[Stored items]
++++++++++
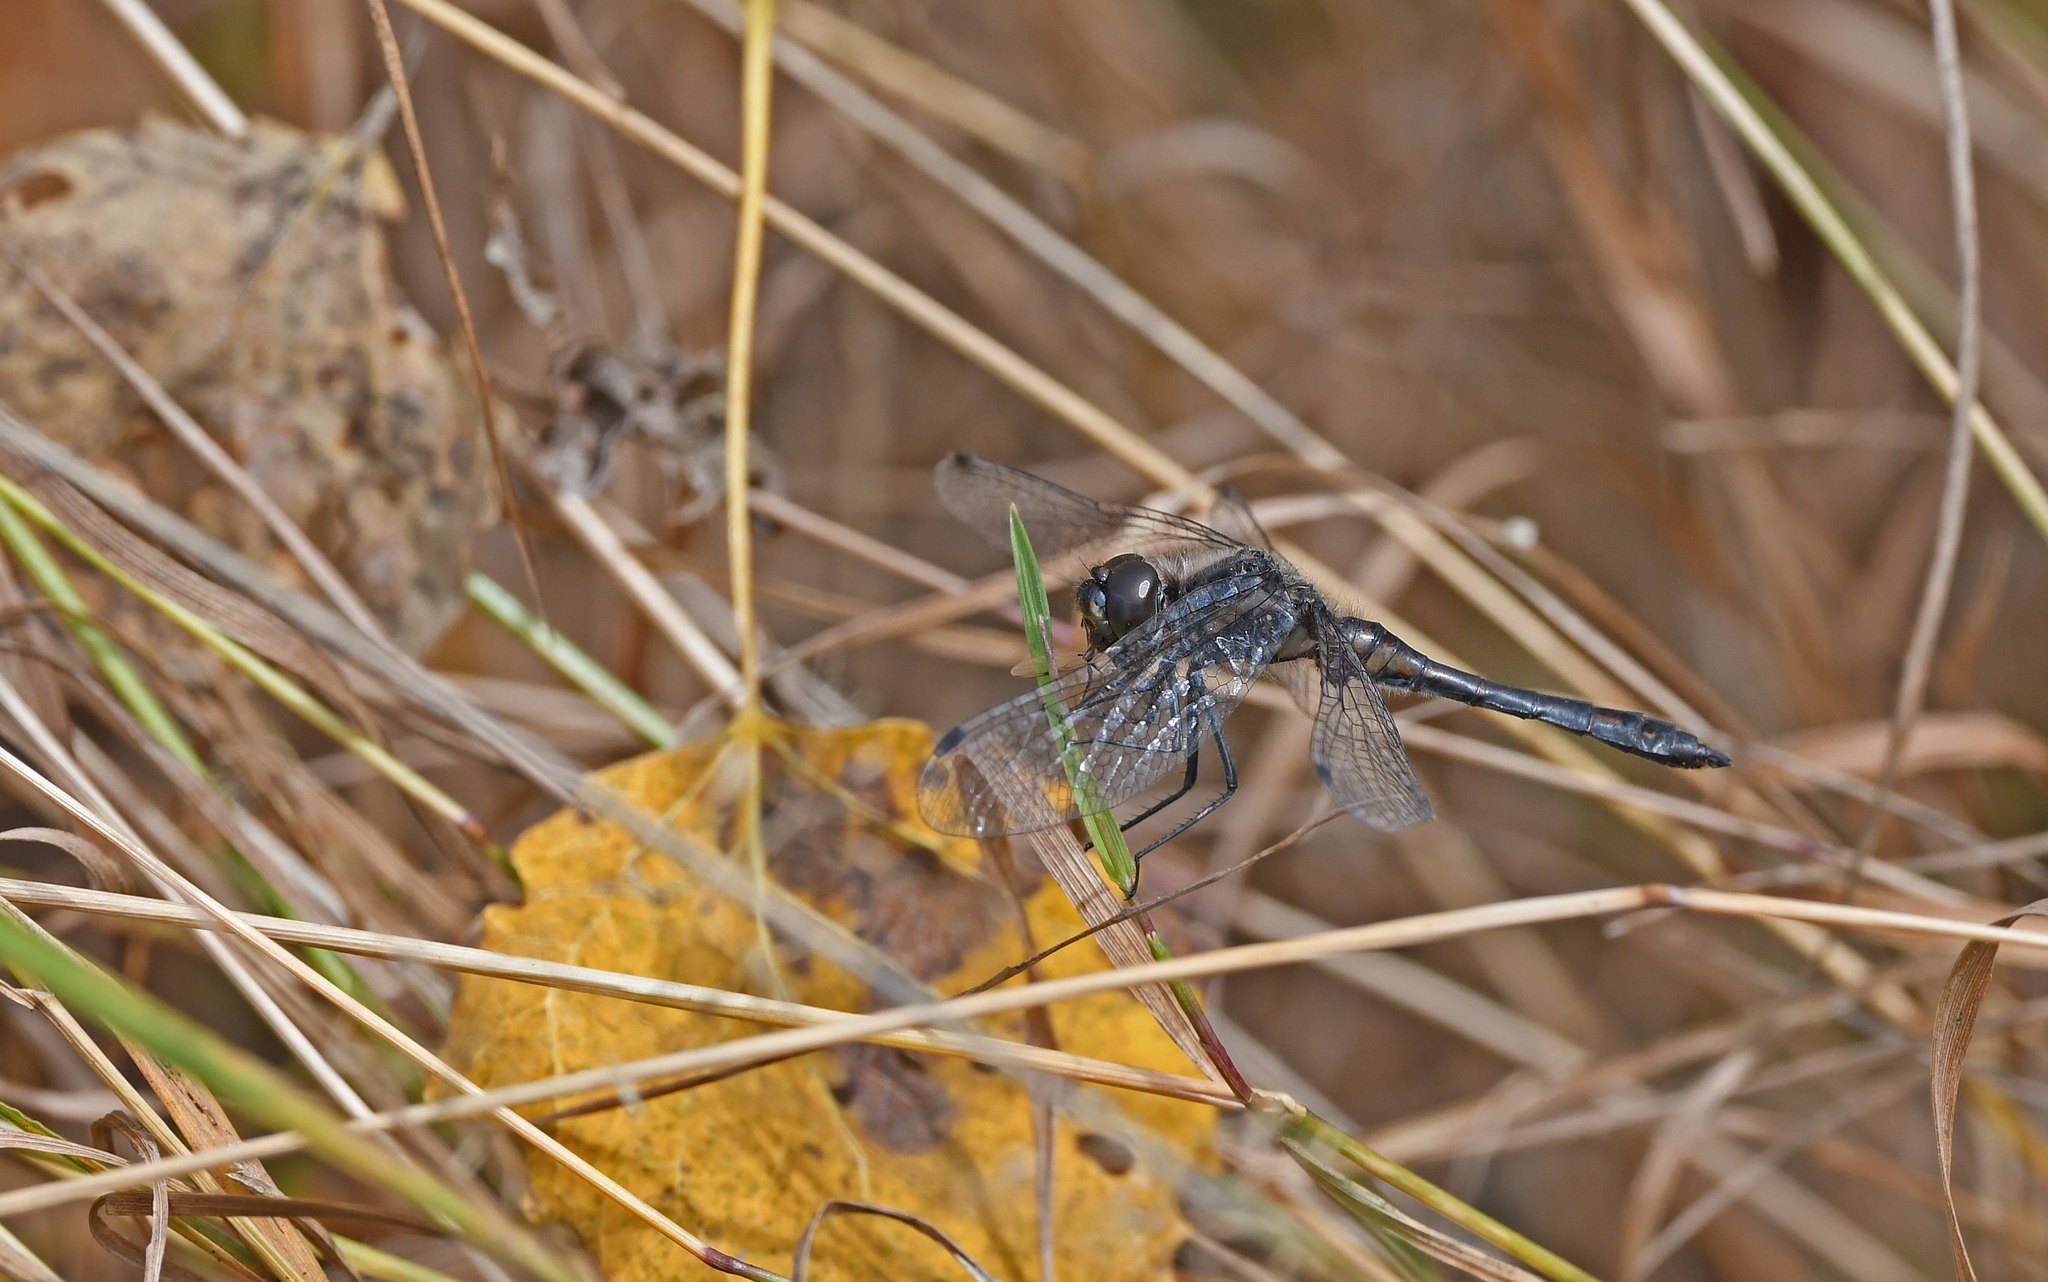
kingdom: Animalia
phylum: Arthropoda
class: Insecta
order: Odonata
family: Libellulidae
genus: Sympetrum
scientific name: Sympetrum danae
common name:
++++++++++
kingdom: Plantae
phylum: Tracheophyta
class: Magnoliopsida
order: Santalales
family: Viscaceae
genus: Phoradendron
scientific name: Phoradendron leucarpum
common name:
++++++++++
Which lines in the data above contain the string "name", with case counting? Copy each one.

→ OUTPUT OF THE TASK
scientific name: Sympetrum danae
common name:
scientific name: Phoradendron leucarpum
common name:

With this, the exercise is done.